*WORK TO DO*:
Reproduce word for word the passage of the V-Cache forum thread starting with "Production start for" and going on through "to performance nowadays.".

>> BEGIN PASSAGE GIVEN

Info 64MB V-Cache on 5XXX Zen3 Average +15% in Games

Page 3 - Seeking answers? Join the AnandTech community: where nearly half-a-million members share solutions and discuss the latest tech.

Kedas

Senior member
Dec 6, 2018
355
339
136
Well we know now how they will bridge the long wait to Zen4 on AM5 Q4 2022.
Production start for V-cache is end this year so too early for Zen4 so this is certainly coming to AM4.
+15% Lisa said is "like an entire architectural generation"
 
Last edited:
  • Like
Reactions: Tlh97 and Gideon
Jul 27, 2020
16,279
10,316
106
Because Logic transistors such as ALUs, FPUs, branch predictors, decoders use a lot of power per transistor while caches are very power efficient. Power is pretty much the biggest limiter to performance nowadays.

Bit off topic but how come CPU designers haven't thought of using persistent cache for storing decoded instructions? Something connected directly to the CPU with lowest possible latency so the CPU decoders don't have to work as hard? Wouldn't that save a lot of CPU time and increase instruction throughput? Most consumer workloads are just repetitive in nature. Boot PC, load OS, launch frequently used software, use frequently used functions of said software.
 

Makaveli

Diamond Member
Feb 8, 2002
4,718
1,054
136
Any link please? All the Alder Lake engineering sample performance leaks show worse latency. At least the ones that I've seen.


This is your Alderlake sample here


And this is the text below the numbers

CL40 latency (40-40-40-77) may raise some concern, but it's worth remembering that this is only the number of cycles needed to receive data from a memory cell. Better bandwidth requires higher clock speeds for RAM chips - but at the same time, the time per cycle decreases. That's why, despite increasing CL values in successive generations of DDR memory, the access latency actually remains at a similar level.

>> END PASSAGE GIVEN
>> BEGIN DATASET CONTENT

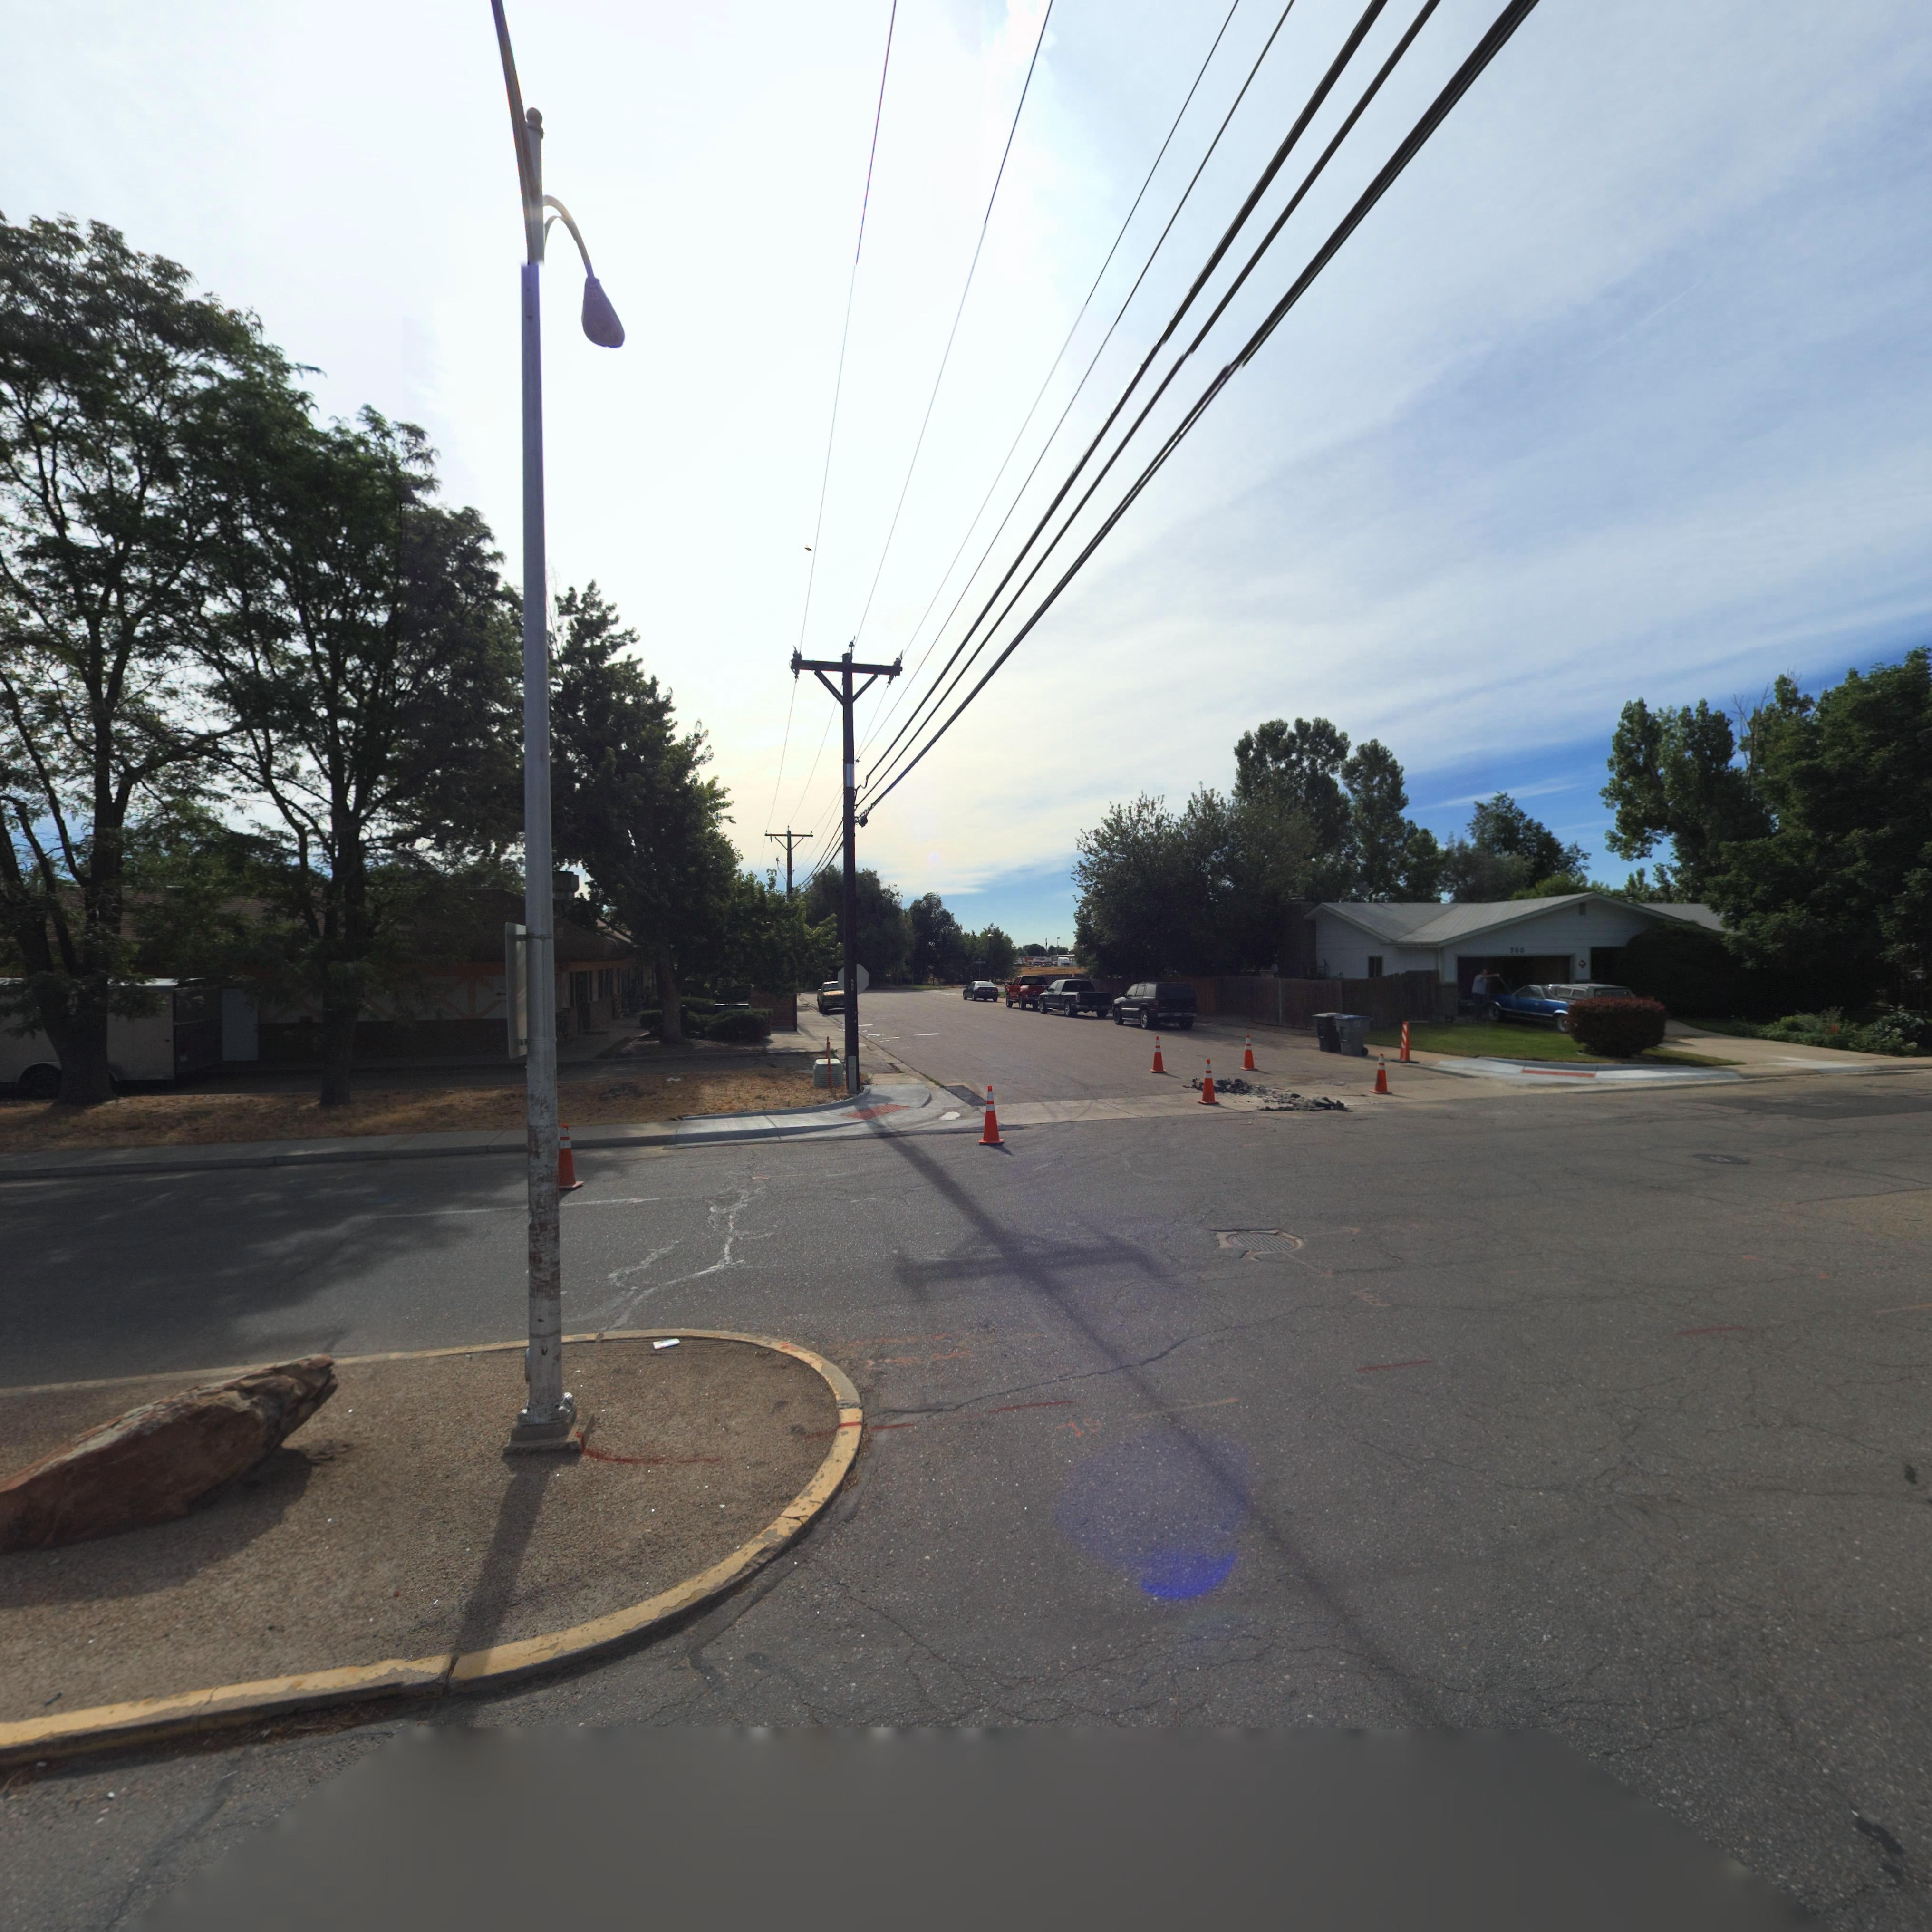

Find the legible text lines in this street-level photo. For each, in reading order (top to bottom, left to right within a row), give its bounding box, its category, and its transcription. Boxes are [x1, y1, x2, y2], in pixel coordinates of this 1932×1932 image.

[1509, 947, 1526, 954] StreetNumber: 700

>> END DATASET CONTENT

*SOLUTION FOR THIS TASK*:
Production start for V-cache is end this year so too early for Zen4 so this is certainly coming to AM4.
+15% Lisa said is "like an entire architectural generation"
 
Last edited:
  • Like
Reactions: Tlh97 and Gideon
Jul 27, 2020
16,279
10,316
106
Because Logic transistors such as ALUs, FPUs, branch predictors, decoders use a lot of power per transistor while caches are very power efficient. Power is pretty much the biggest limiter to performance nowadays.